23andMe announced yesterday that it will begin offering a new type of report, called a genetic health predisposition report, for type 2 diabetes. The goal of the report is to give customers insight into their likelihood of developing type 2 diabetes, based on their DNA.
“Diabetes is a significant health issue in the United States that is expected to impact nearly half of the population. When customers learn about their genetic likelihood of developing type 2 diabetes, we believe there is an opportunity to motivate them to change their lifestyle and ultimately to help them prevent the disease,” said Anne Wojcicki, CEO and co-founder of 23andMe.
The intent of the genetic test is not to make a diagnosis. Rather, it offers a prediction of risk. The test is based on a polygenic risk score (PRS), used to stratify patients into risk categories based on their genetic mutations. It is unusual for a disease to be caused by mutations in a single gene. Much more commonly, diseases (such as type 2 diabetes, cardiovascular disease, and brain disorders) are mediated by a collection of common and low-frequency genetic variants, most of which remain unknown. Each variant has a small effect, but, taken together, they could indicate a person’s overall risk.

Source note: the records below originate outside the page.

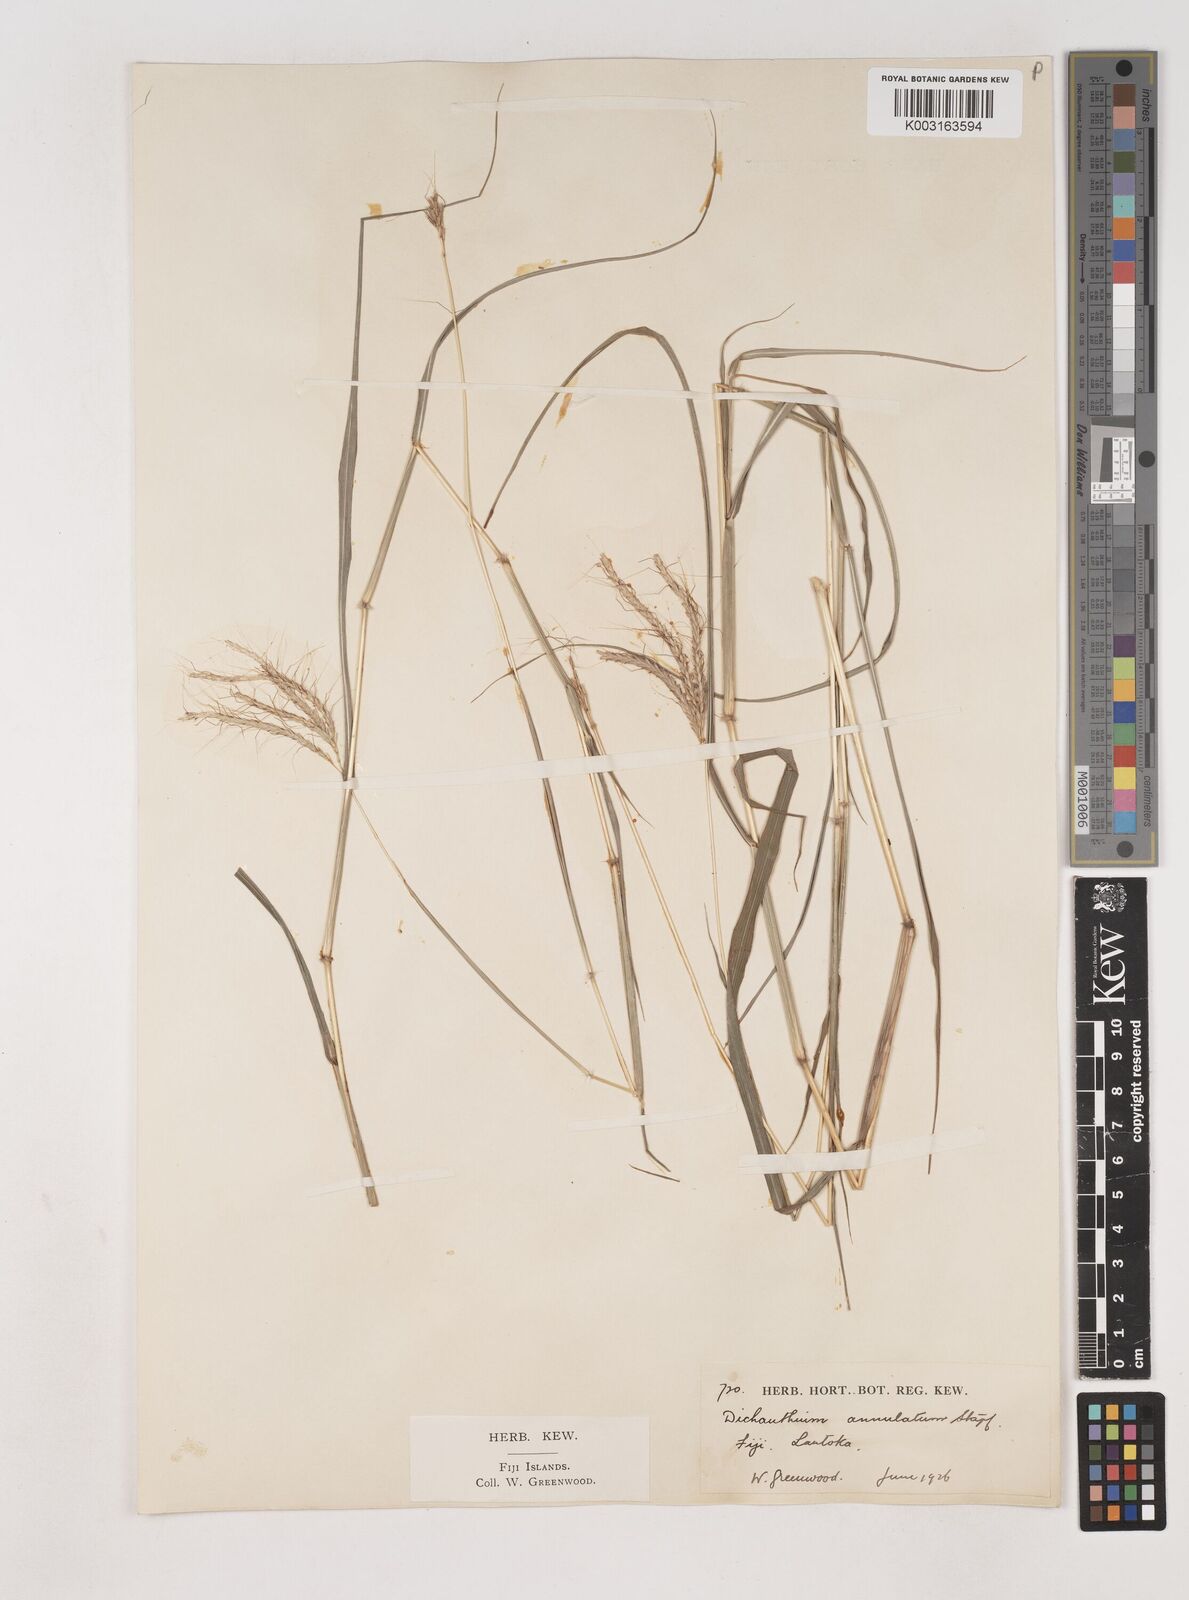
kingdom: Plantae
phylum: Tracheophyta
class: Liliopsida
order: Poales
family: Poaceae
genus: Dichanthium
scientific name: Dichanthium annulatum
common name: Kleberg's bluestem
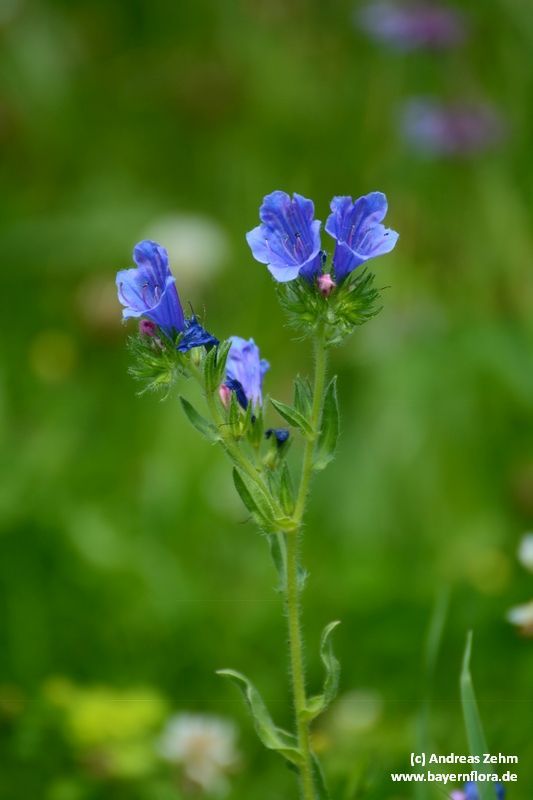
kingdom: Plantae
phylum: Tracheophyta
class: Magnoliopsida
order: Boraginales
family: Boraginaceae
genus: Echium
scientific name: Echium plantagineum
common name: Purple viper's-bugloss
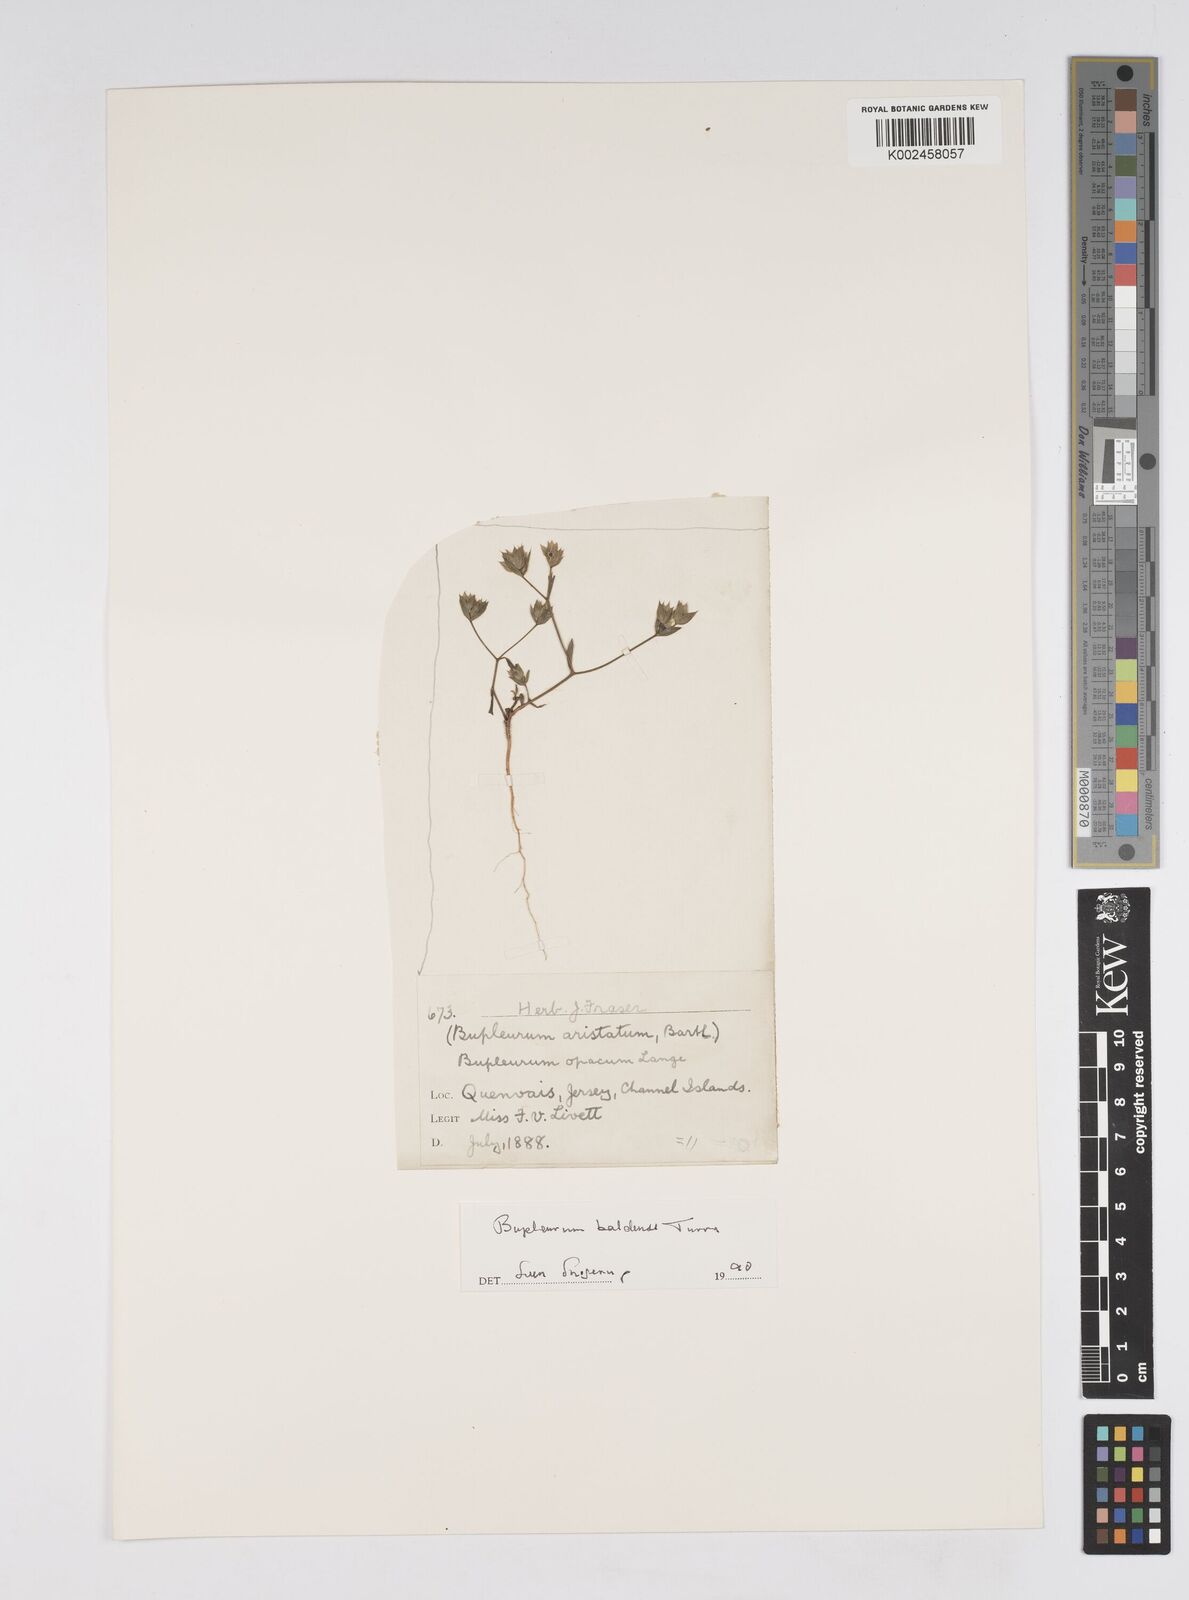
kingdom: Plantae
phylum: Tracheophyta
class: Magnoliopsida
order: Apiales
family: Apiaceae
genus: Bupleurum
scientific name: Bupleurum baldense
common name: Small hare's-ear
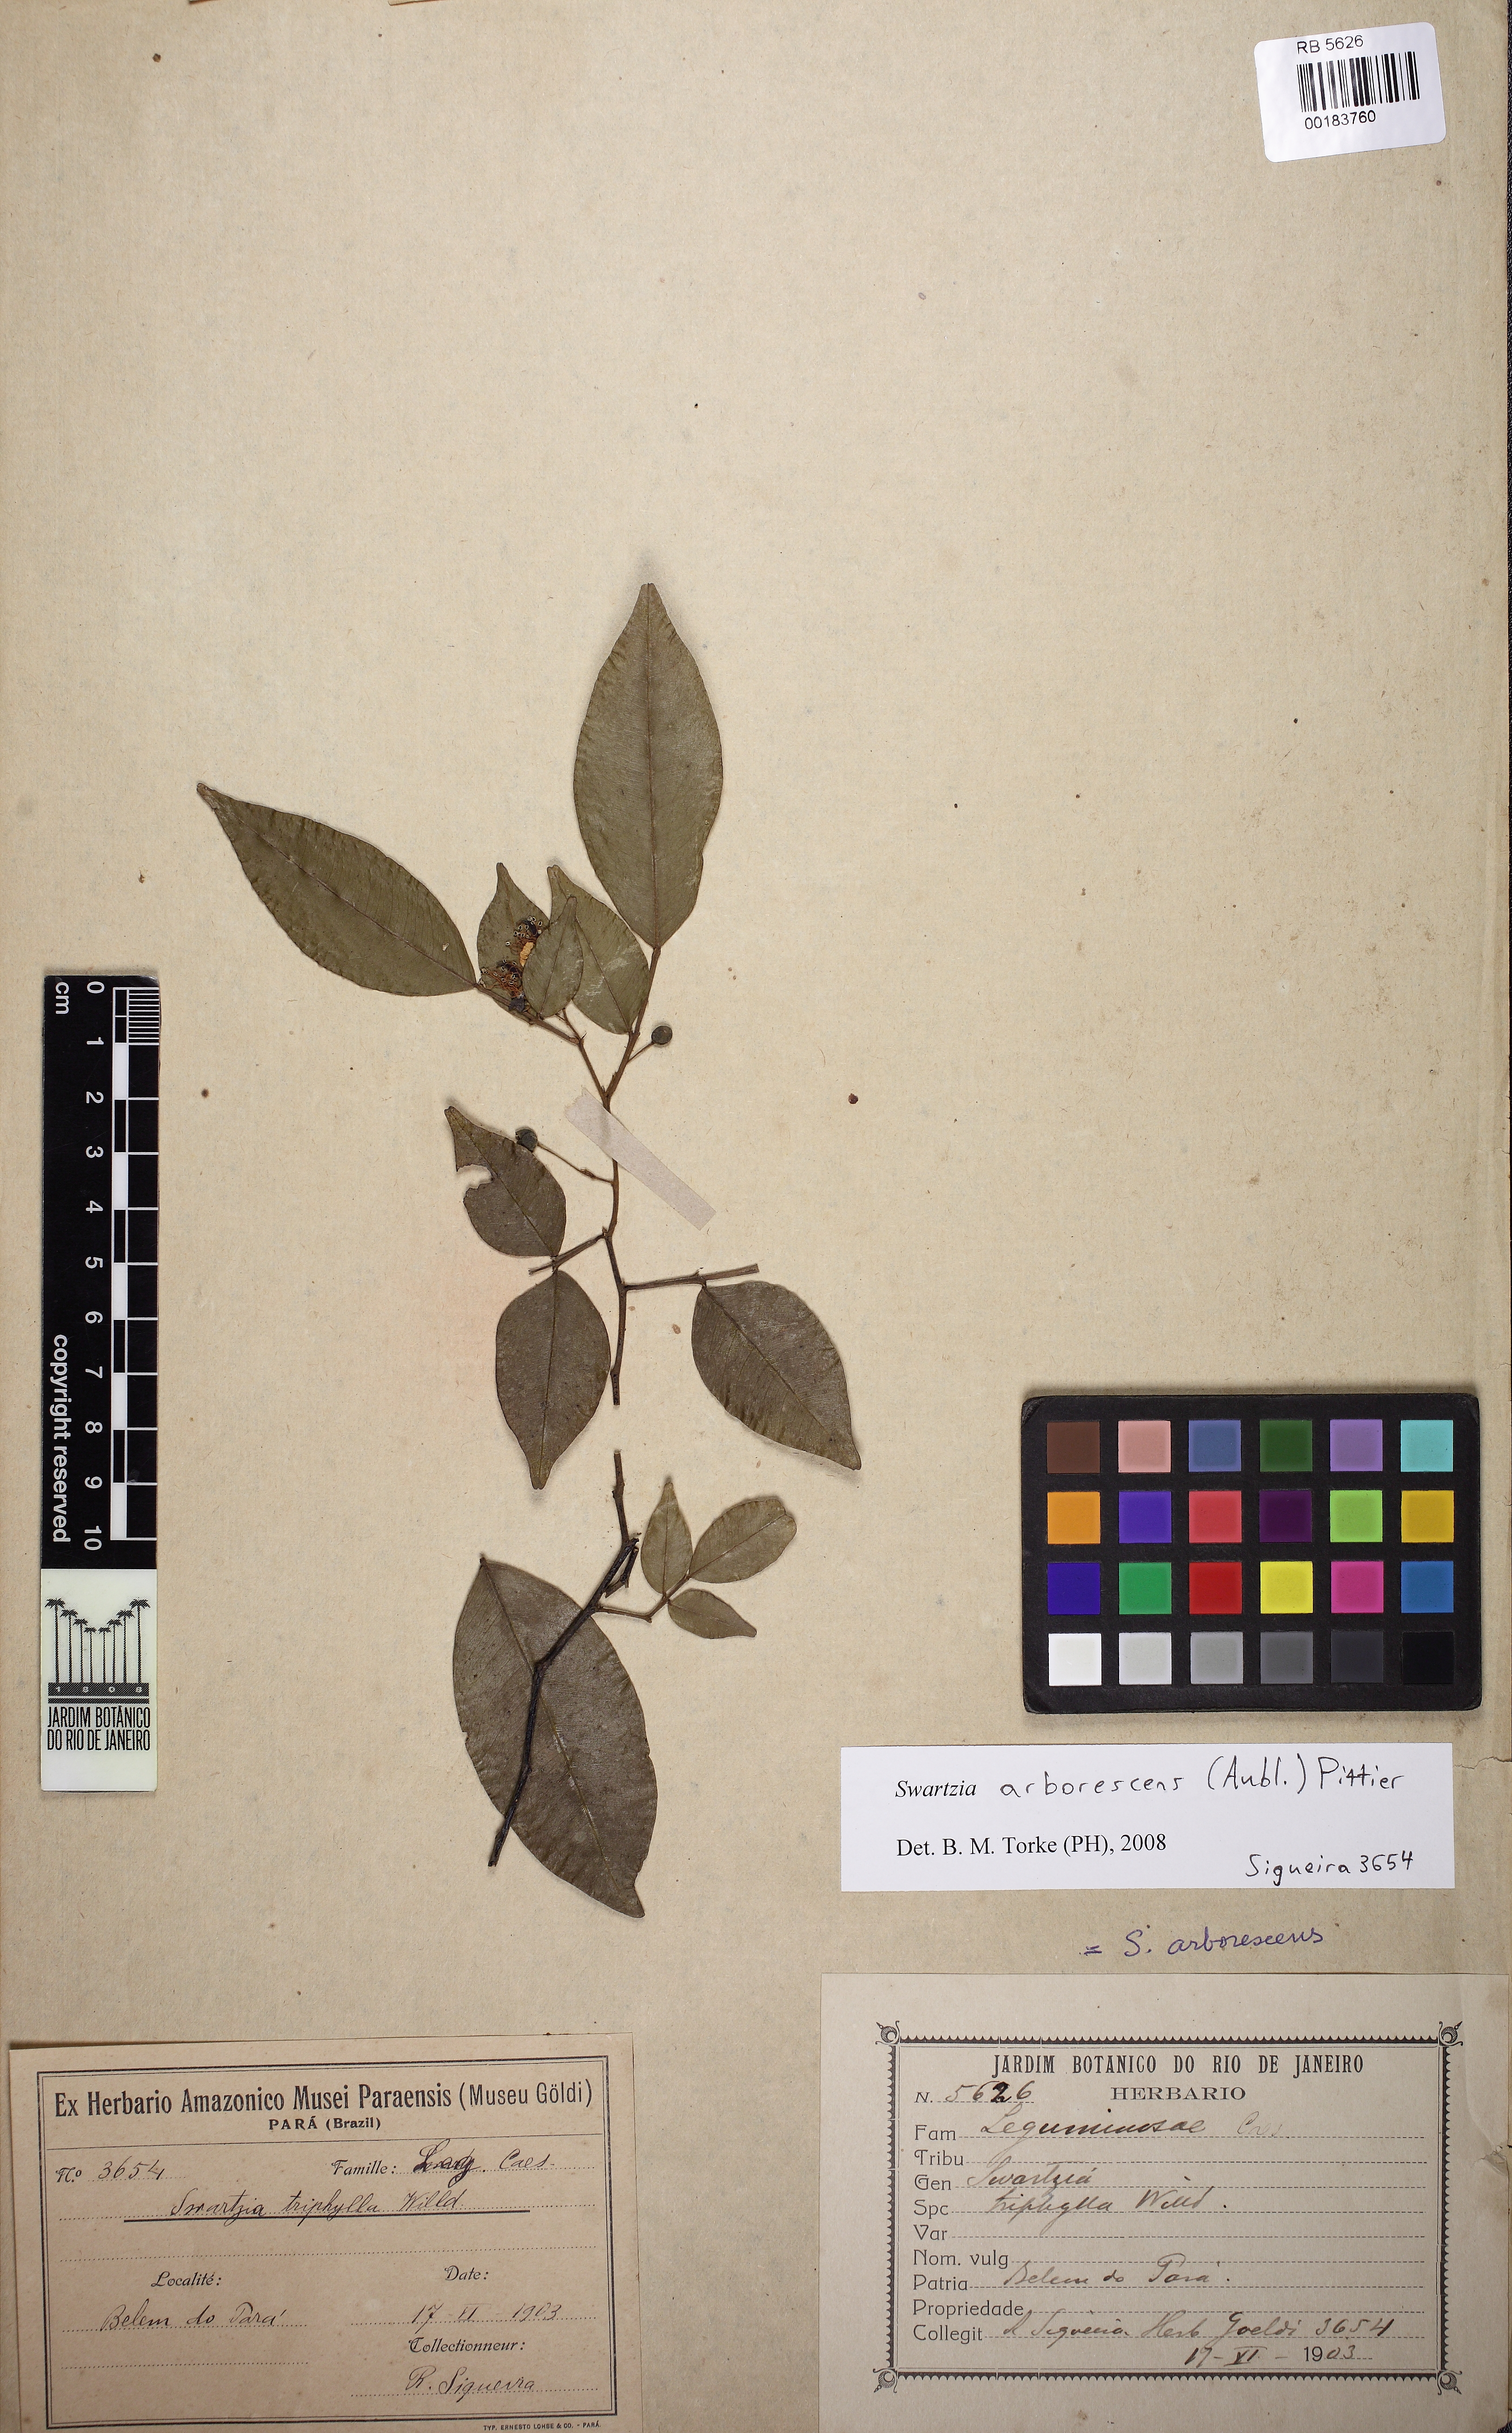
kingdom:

23andMe noted that this report could help by identifying and alerting people who may not know that they have a genetic predisposition for diabetes. This may prove useful in a disease like type 2 diabetes which can be delayed or even prevented through diet and lifestyle changes.
But, disease risk is frequently more complicated than genetics, which calls into question the usefulness of PRS. Disease risk can be broken down, generally, into three main factors: genetic susceptibility, environmental exposures, and lifestyle factors. And, for some diseases, the genetic component is not the most important factor. Indeed, for type 2 diabetes, some clinicians note that they can make the same prediction using a scale and blood sugar measurement.
With the American Diabetes Association estimating the costs of treating diabetes at more than $327 billion, any information that can alert people of the condition may be one worth trying. Along with looking at the genetic factors, the report also informs customers how other factors such as their weight, age, and lifestyle may influence the likelihood of developing the condition and what actions might make a difference. It also provides educational resources on type 2 diabetes.
23andMe has recently collaborated with Lark Health, a consumer platform using A.I. coaching to manage and prevent chronic disease, to give 23andMe Health + Ancestry Service customers the opportunity to access applications that incorporate their genetic results for diabetes prevention and weight loss counseling.
23andMe notes that this new type 2 diabetes report is different from other 23andMe health reports because “it was developed and entirely validated using 23andMe research data from more than 2.5 million 23andMe customers who have opted into research. Using this data, 23andMe scientists developed a polygenic score that drew on more than 1,000 genetic variants to calculate a customer’s likelihood of developing type 2 diabetes.” Given 23andMe’s access to enormous amounts of genetic information, it begs the question of what other diseases they will be able to predict risk for in the future.